Decoding inner speech with an end-to-end brain-to-text neural interface
Yizi Zhang, Linyang He, Chaofei Fan, Tingkai Liu, Han Yu, Trung Le, Jingyuan Li, Scott Linderman, Lea Duncker, Francis R Willett, Nima Mesgarani, Liam Paninski
TL;DR
BIT introduces an end-to-end brain-to-text framework that translates neural activity directly into sentences by integrating a cross-species transformer encoder with an audio-LLM decoder and a cross-modal alignment objective. The approach achieves state-of-the-art results on Brain-to-Text benchmarks and substantially narrows the gap between end-to-end and cascaded decoding, especially when using small audio LLMs and SSL pretraining. Key findings include strong cross-task transfer between attempted and imagined speech, and interpretability evidence that neural embeddings preserve semantic structure aligned to language models. This work advances end-to-end neural decoding, enabling differentiable optimization across perception and language generation with practical implications for communication aids.
Abstract
Speech brain-computer interfaces (BCIs) aim to restore communication for people with paralysis by translating neural activity into text. Most systems use cascaded frameworks that decode phonemes before assembling sentences with an n-gram language model (LM), preventing joint optimization of all stages simultaneously. Here, we introduce an end-to-end Brain-to-Text (BIT) framework that translates neural activity into coherent sentences using a single differentiable neural network. Central to our approach is a cross-task, cross-species pretrained neural encoder, whose representations transfer to both attempted and imagined speech.
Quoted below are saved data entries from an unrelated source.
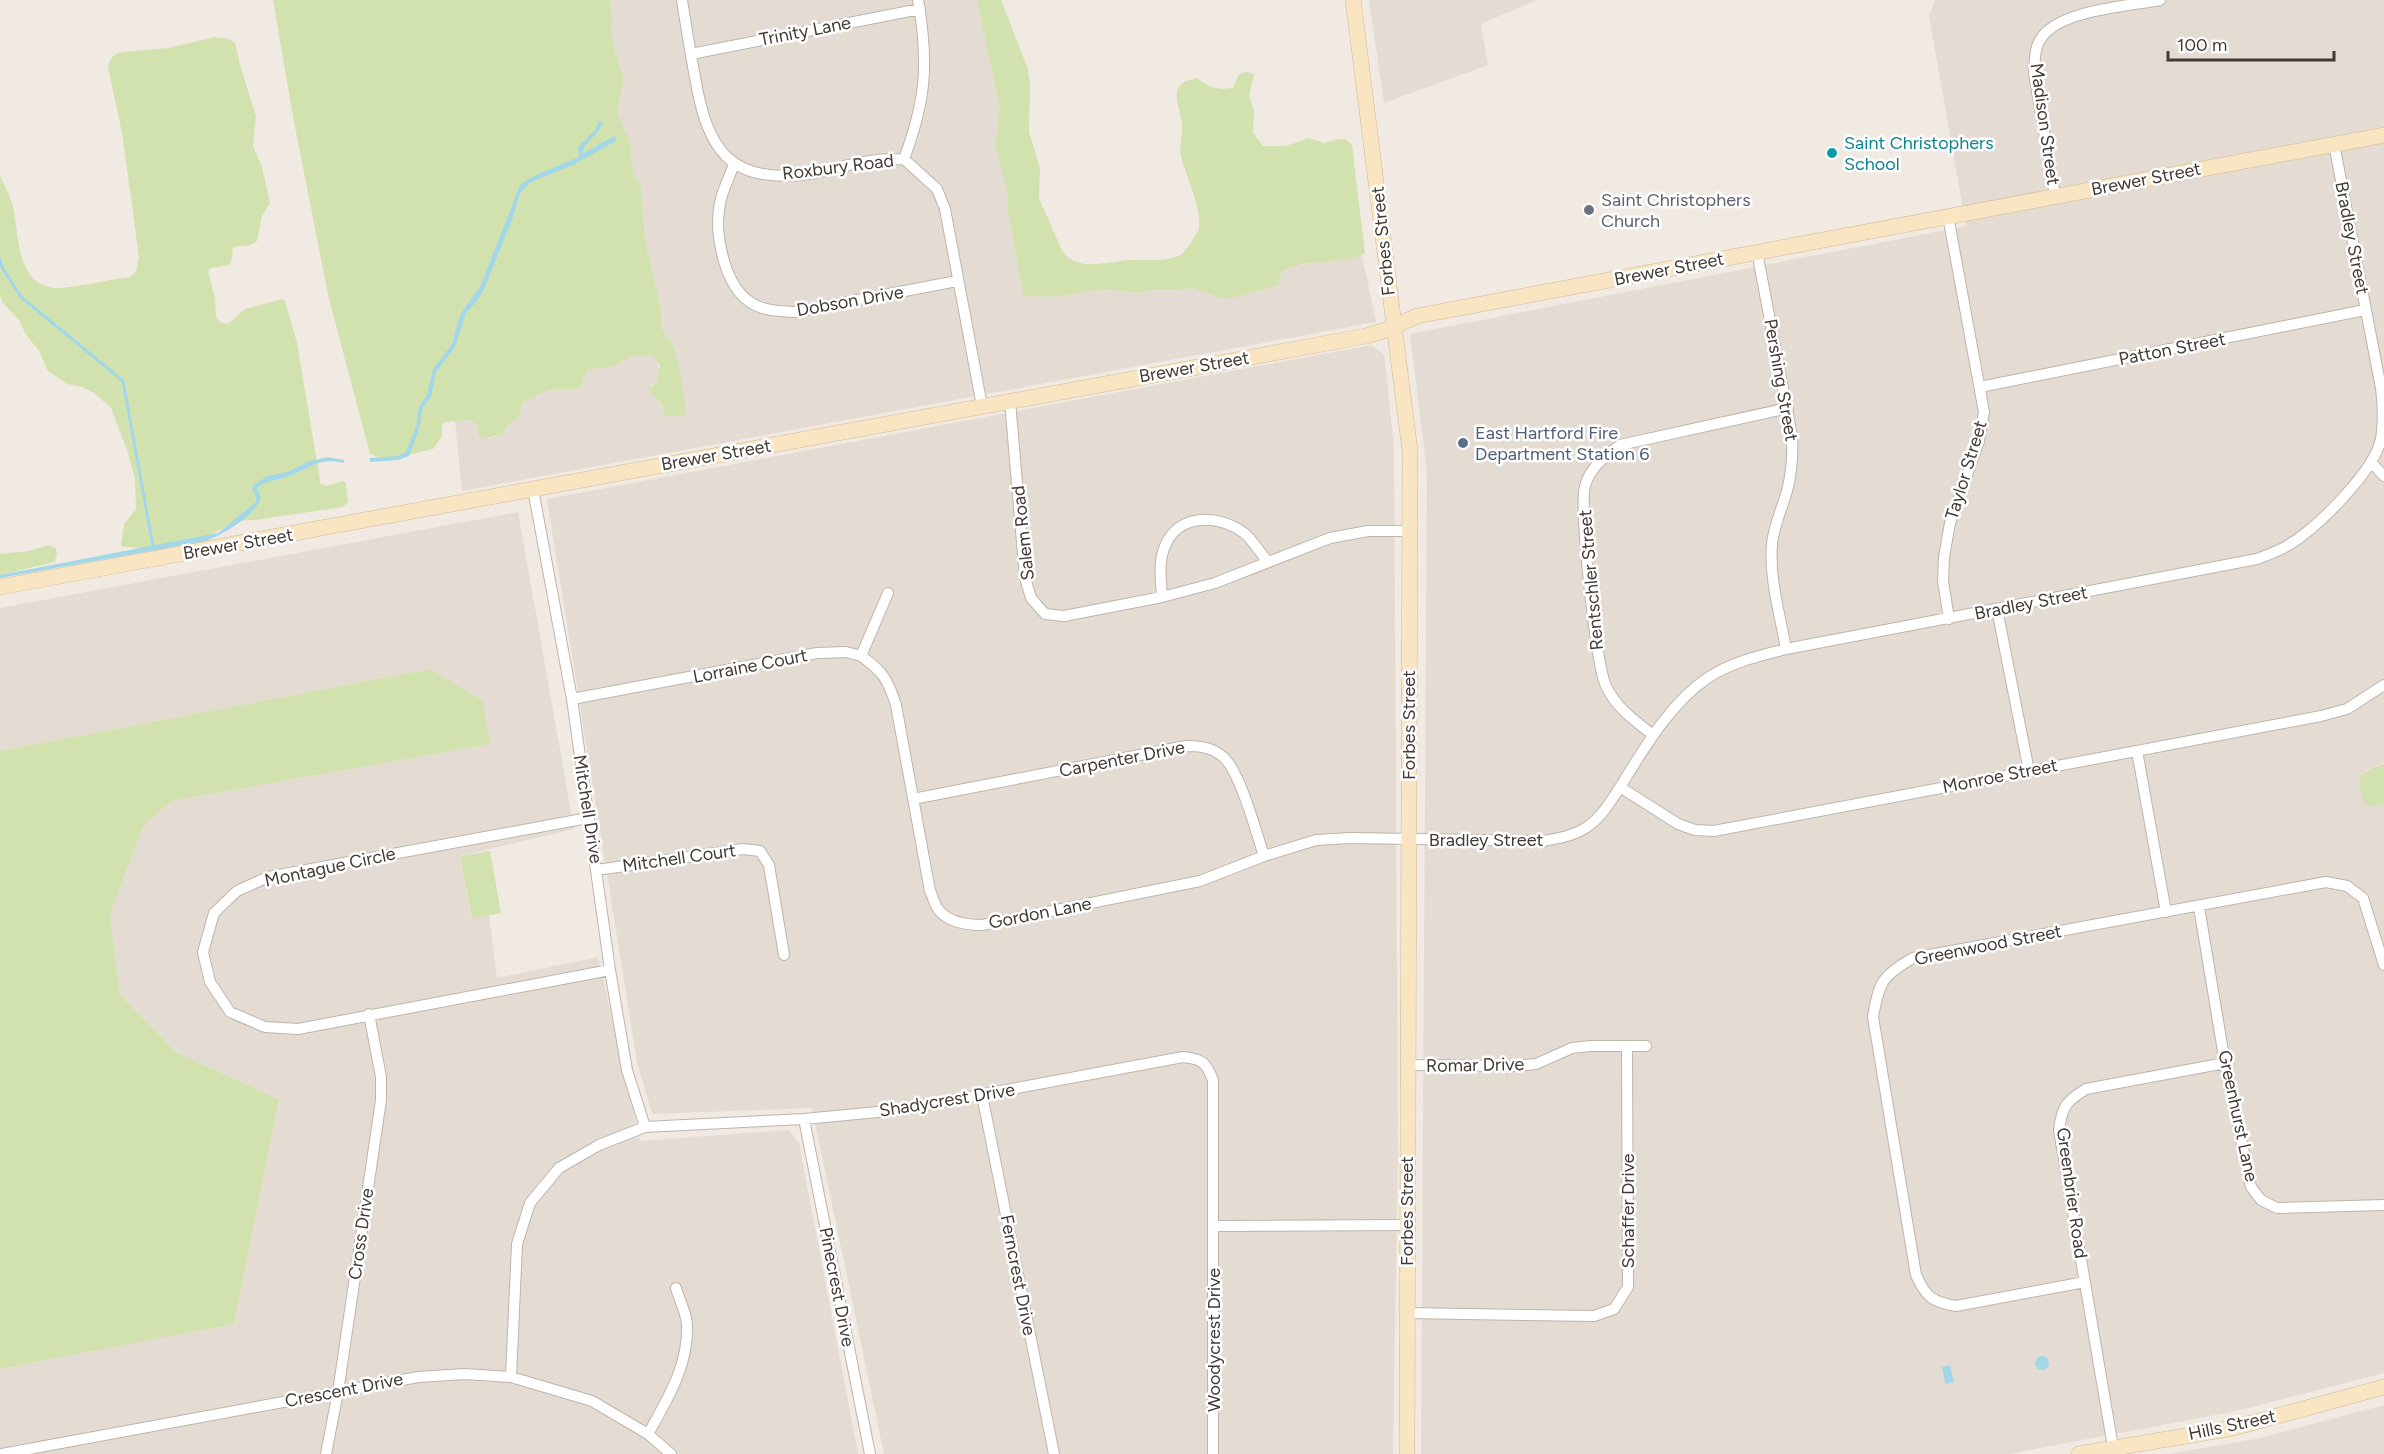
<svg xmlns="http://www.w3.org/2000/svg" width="2384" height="1454" font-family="Figtree,sans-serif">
  <rect width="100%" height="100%" fill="#f0eae3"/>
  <path fill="#e4dcd2" d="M610,0h367l23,109 -5,37 12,43 1,22 14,78 17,8 38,-3 14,-4 15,-1 29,4 22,-4 21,1 15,-2 7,1 6,4 28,5 43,-13 5,-15 7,-3 73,-12 14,67 -914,169 -7,-70 15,-1 18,19 14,-5 6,-9 12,-10 2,-12 3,-2 26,-12h25l6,-4 5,-15 7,-2 21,-2 18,-11h19l3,2 5,13 -3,11 -6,5 2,10 9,7v7l23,5 1,-3 -5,-35 -7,-30 -13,-20v-19l-16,-68 -4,-54 -8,-14 -3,-31 -13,-28 7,-36 -8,-22 -5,-23 1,-19z
    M1369,0h168l-56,24 7,41 -104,38z
    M1935,0h449v763l-19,8 10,35 9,-2v569l-152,39 -224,42h-587l6,-981 -17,-139 556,-108 -37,-210z
    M1371,345l13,9 10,93 4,706 -5,301h-509l-72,-346 -160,6 -15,-52 -90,-563z
    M518,512l56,317 -114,27 11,62 18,-3 8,63 101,-21 42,184 149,-11 10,13 59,311h-858v-85l234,-45 45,-225 -102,-46 -57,-58 -10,-80 33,-89 29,-25 317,-57 -59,-75 -430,82v-143z
    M2384,1405v49h-217l89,-15z"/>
  <path fill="#d2e2ae" d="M273,0h337l2,13 -1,19 5,23 8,22 -7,36 13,28 3,31 8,14 4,54 16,68v19l13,20 7,30 5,34 -1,4 -15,2 -6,-3 -2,-11 -9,-7 -3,-7 7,-8 3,-15 -8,-11h-19l-18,11 -28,4 -5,15 -6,4h-25l-26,12 -3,2 -2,12 -12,10 -6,9 -18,5 -6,-4v-8l-8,-7 -25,2 -3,3v11l-9,13c-19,4 -45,14 -63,5l-41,-155 -36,-182z
    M977,0h24l27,69 2,15 -1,48 11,36 -1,30 22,50c13,25 45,14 67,12 16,0 35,2 50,-4 7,-2 16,-18 20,-25 7,-15 -13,-57 -17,-75 -2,-11 2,-21 1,-32 -3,-22 -16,-40 15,-46 13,10 19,12 36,10l6,-14 8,-2 7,2 -5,22 5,14 -1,23 10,13h23l23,-8 15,5 15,-4 8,1 5,5 13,108c-20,12 -59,5 -83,18l-4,14 -44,13h-14l-27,-10 -15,2 -21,-1 -22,4 -29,-4 -44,7 -23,1 -14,-2 -3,-6 -14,-78 -1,-22 -12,-43 5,-37z
    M214,37l15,2 6,4 5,22 16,51 -3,30 9,21 8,36 -8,13 -5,25 -7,4 -17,2 -1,12 -3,6 -18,3 -3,3 7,27 1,19 4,5 8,2 17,-15 37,-10 3,2 12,42 23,137 1,4 7,2 14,-5 4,2 2,19 -5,5 -88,13 -19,1 -31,17 -26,3 -18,5 -22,2 -18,-2 3,-22 12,-15 -1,-30 -8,-29 -16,-42 -17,-15 -12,-6 -15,-3 -19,-13 -9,-20 -14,-18 -6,-13 -16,-17 -3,-7v-120c5,11 12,23 14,35 5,30 4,79 47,77 23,-2 46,-8 69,-11l6,-5 3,-15 -17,-124 -14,-66c2,-9 5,-13 14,-15l46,-4z
    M49,545l7,3 1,7 -3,7 -54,13v-21l29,-3z
    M430,669l52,31 8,44 -318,57 -29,25 -33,89 10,80 57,58 102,46 -45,225 -234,45v-618z
    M2384,764v40l-9,2 -10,-2c-10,-28 -9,-30 19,-40z
    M490,851l11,62 -29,6 -12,-63z"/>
  <path fill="#a2d7ea" d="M599,121l4,1c-4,14 -19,19 -21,32l32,-18 3,4 -42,24 -44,18 -11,11 -8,27 -28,69 -6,11 -12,13 -11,34 -19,25 -5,25 -8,10 -4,22 -10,27 -11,4 -28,2v-4l28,-2 8,-4 11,-28 2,-17 8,-12 6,-26 19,-25 8,-29 21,-30 39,-100c13,-11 42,-20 59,-28l-1,-10 17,-17z
    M328,457l16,3v3c-24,-5 -29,2 -50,11 -13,6 -23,5 -37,13l4,12c-11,20 -34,33 -55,42l-206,37v-3l218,-42 38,-31v-6l-4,-6 1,-5 15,-9 20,-4 19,-10z
    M2035 1363a7 7 0 1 1 14 0a7 7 0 1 1-14 0Z
    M1950,1365l4,17 -9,2 -3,-17z"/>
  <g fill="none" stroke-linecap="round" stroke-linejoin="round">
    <path stroke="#a2d7ea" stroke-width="3" d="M0,259l2,8 19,30 102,84 30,165"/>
    <defs>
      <path id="street" d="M682,0c4,26 8,51 13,77 12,72 34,108 114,97 23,-4 45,-12 68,-14 9,-1 18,-1 27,-1
        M918,0c11,63 8,100 -14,159l33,30 8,20 37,197
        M691,54l229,-45
        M734,164c-4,12 -10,23 -13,35 -8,30 2,85 29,103 13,9 29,9 45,10l162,-31
        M2055,196l-21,-123c1,-12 0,-26 8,-36 19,-27 87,-31 118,-37
        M1948,216l36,196 -5,29 -29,82 -6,34 -1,24 6,38
        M1757,252l35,184c1,19 0,36 -5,55 -5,18 -13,33 -15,53 -3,35 8,70 14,105
        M1980,387l385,-77
        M1010,401l15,177 6,20 14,16 19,2 98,-19 53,-14 115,-45 38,-7h42
        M2372,463l12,13
        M533,489l39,210 38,271 17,100 18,57
        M1162,597c-1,-17 -4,-35 3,-51 14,-34 54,-31 79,-13 9,7 16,20 24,29
        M1997,609l32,162
        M861,656c22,15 27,24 35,49l34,186c3,5 4,13 8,18 10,14 29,16 44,16l218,-44 64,-25 52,-16 34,-2 194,3c15,-3 30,-5 43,-14 16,-11 25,-28 35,-43 23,-37 49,-82 87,-107 23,-15 50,-21 77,-28l471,-90c10,-4 21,-8 30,-13 29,-17 87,-74 94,-107 3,-17 2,-33 0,-51l-47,-244
        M572,699l245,-46 29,-1 15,4 27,-63
        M1653,735c-19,-15 -36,-26 -47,-49 -10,-21 -27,-178 -21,-200 5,-19 21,-30 35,-41l168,-37
        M2137,751l29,161
        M1620,787l58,37 17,6 19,1 607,-115 26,-7 37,-24
        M913,799l273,-53c13,0 25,1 36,10 18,14 34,76 42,100
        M588,818l-320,59 -31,14 -23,22 -11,39 7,30 20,30 35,15 33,2 312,-59
        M597,870l146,-21 17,2 9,14 15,90
        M2199,907l26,156 26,124 10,13 16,8 107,-3
        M1408,1065l107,1 21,-2 36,-16 18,-2h56
        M982,1095l72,359
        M804,1119l66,335
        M1215,1226l191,-1
        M2085,1282l-129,24c-24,-4 -30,-9 -40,-31l-43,-258c6,-35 9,-41 40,-59l413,-76 21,4 16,12 21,67
        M1407,1313l187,3 20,-7 14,-22 -1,-241
        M511,1377l6,-133 13,-41 29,-35 40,-23 46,-18 159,-8 95,-9 284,-53c19,2 23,5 30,23v374
        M648,1434c19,-34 41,-69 39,-110 -1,-12 -8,-25 -11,-36
        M2113,1447l-54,-317c3,-23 7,-29 27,-41l139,-26
        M2,1454l416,-77 47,-3 46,3 81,24 56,33 23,20
        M326,1454l12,-62 43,-292v-23l-12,-63"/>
      <path id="secondary" d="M1353,0l57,451 -3,1003
        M0,587l1366,-251 20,-6 31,-14 967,-181
        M2079,1454l154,-26 151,-41"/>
    </defs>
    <use href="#street" stroke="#beb4aa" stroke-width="12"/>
    <use href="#secondary" stroke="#d0b998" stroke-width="16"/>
    <use href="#street" stroke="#fff" stroke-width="10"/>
    <use href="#secondary" stroke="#fae5c3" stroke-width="15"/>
  </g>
  <circle fill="#0f9aa8" stroke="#fff" stroke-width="2" cx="1832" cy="153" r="6"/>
  <circle fill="#6b7280" stroke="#fff" stroke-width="2" cx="1589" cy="210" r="6"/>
  <circle fill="#5c6f8a" stroke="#fff" stroke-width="2" cx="1463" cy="443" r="6"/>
  <g text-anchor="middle" stroke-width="5" stroke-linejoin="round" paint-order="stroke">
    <g font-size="18" fill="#423a34" stroke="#fff">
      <text transform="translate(805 31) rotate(-11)" y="6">Trinity Lane</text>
      <text transform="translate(2045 124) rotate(82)" y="6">Madison Street</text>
      <text transform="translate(838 167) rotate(-7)" y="6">Roxbury Road</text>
      <text transform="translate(2146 179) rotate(-11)" y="6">Brewer Street</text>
      <text transform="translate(2352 238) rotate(79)" y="6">Bradley Street</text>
      <text transform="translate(1383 241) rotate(-96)" y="6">Forbes Street</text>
      <text transform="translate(1669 269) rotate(-11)" y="6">Brewer Street</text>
      <text transform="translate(850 301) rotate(-10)" y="6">Dobson Drive</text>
      <text transform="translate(2172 349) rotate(-11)" y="6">Patton Street</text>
      <text transform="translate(1194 367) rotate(-10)" y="6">Brewer Street</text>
      <text transform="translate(1781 380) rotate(80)" y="6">Pershing Street</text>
      <text transform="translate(716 455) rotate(-10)" y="6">Brewer Street</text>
      <text transform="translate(1966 470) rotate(-73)" y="6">Taylor Street</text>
      <text transform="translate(1023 533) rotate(-96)" y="6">Salem Road</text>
      <text transform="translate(238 544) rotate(-10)" y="6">Brewer Street</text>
      <text transform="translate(1591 580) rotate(-95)" y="6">Rentschler Street</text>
      <text transform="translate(2031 603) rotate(-11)" y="6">Bradley Street</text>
      <text transform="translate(750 666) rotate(-11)" y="6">Lorraine Court</text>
      <text transform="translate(1409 725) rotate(-90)" y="6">Forbes Street</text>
      <text transform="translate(1122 759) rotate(-11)" y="6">Carpenter Drive</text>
      <text transform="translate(2000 776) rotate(-11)" y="6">Monroe Street</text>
      <text transform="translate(588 809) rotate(81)" y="6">Mitchell Drive</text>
      <text x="1486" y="846">Bradley Street</text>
      <text transform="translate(679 858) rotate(-8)" y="6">Mitchell Court</text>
      <text transform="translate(330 867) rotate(-12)" y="6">Montague Circle</text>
      <text transform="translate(1040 913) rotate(-11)" y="6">Gordon Lane</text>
      <text transform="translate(1988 945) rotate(-11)" y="6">Greenwood Street</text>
      <text transform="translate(1475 1065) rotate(-1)" y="6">Romar Drive</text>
      <text transform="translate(947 1100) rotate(-9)" y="6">Shadycrest Drive</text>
      <text transform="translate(2238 1116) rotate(78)" y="6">Greenhurst Lane</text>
      <text transform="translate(2072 1193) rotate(82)" y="6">Greenbrier Road</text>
      <text transform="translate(1407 1211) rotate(-90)" y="6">Forbes Street</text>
      <text transform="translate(1628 1211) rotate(-90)" y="6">Schaffer Drive</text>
      <text transform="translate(361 1234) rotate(-82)" y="6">Cross Drive</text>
      <text transform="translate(1018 1275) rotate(79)" y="6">Ferncrest Drive</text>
      <text transform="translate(837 1287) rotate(79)" y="6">Pinecrest Drive</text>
      <text transform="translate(1214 1340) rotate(-90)" y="6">Woodycrest Drive</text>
      <text transform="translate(344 1390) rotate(-11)" y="6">Crescent Drive</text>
      <text transform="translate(2232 1425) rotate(-12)" y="6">Hills Street</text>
    </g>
    <g font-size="18" fill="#0d838f" stroke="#fff" text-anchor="start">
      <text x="1844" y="149">Saint Christophers<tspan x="1844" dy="21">School</tspan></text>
    </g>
    <g font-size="18" fill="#5b616d" stroke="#fff" text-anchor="start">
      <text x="1601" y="206">Saint Christophers<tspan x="1601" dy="21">Church</tspan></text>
    </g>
    <g font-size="18" fill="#4e5e75" stroke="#fff" text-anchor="start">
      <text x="1475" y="439">East Hartford Fire<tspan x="1475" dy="21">Department Station 6</tspan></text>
    </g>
  </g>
  <path d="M2168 51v9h166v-9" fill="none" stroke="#423a34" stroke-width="3"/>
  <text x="2177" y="51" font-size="18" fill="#423a34" stroke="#ffffff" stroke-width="4.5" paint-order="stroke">100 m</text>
</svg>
In a cascaded setting with an n-gram LM, the pretrained encoder establishes a new state-of-the-art (SOTA) on the Brain-to-Text '24 and '25 benchmarks. Integrated end-to-end with audio large language models (LLMs) and trained with contrastive learning for cross-modal alignment, BIT reduces the word error rate (WER) of the prior end-to-end method from 24.69% to 10.22%. Notably, we find that small-scale audio LLMs markedly improve end-to-end decoding. Beyond record-setting performance, BIT aligns attempted and imagined speech embeddings to enable cross-task generalization. Altogether, our approach advances the integration of large, diverse neural datasets, paving the way for an end-to-end decoding framework that supports seamless, differentiable optimization.